Cases associated with prevalent Klebsiella STs (≥4 isolates) in this study and forming clusters in the core genome phylogenetic tree were carefully inspected as potential outbreaks. Epidemiological data, antimicrobial susceptibility testing results, and clinical information such as date of patient admission were reviewed to determine whether those isolates represented hospital-acquired infection (HAI) or community-acquired infection based on the National Health Care Safety Network (NHSN) definition published in January 2021 by HMC.

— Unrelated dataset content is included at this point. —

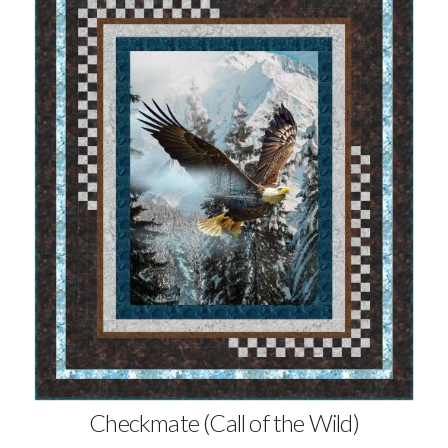
Checkmate (Call of the Wild)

An infection was defined as an HAI if the NHSN site-specific infection occurred on or after the third calendar day of admission to an inpatient location where day of admission was calendar day 1. If the infection was identified within 2 days before admission or the day of admission to an inpatient location (calendar day 1) or calendar day 2 after admission, the infection was considered present on admission (POA).

Virulence study.

The virulence of selected K. pneumoniae isolates, including 3 ST383 isolates, was tested in wax moth (Galleria mellonella) larvae. Briefly, overnight cultures of K. pneumoniae strains were prepared with 10 mM MgSO₄ solution and further adjusted to concentrations of 1 × 10⁵ CFU/mL, 1 × 10⁶ CFU/mL, and 1 × 10⁷ CFU/mL. We infected the G. mellonella with the bacteria as described previously (60), and the survival rate of the G. mellonella was recorded every 24 h for 4 days.

Data availability.

Raw sequence reads are available on the NCBI website under BioProject accession number PRJNA656934. The genome sequence of FQ61 was submitted to GenBank under accession numbers CP091813 to CP091818.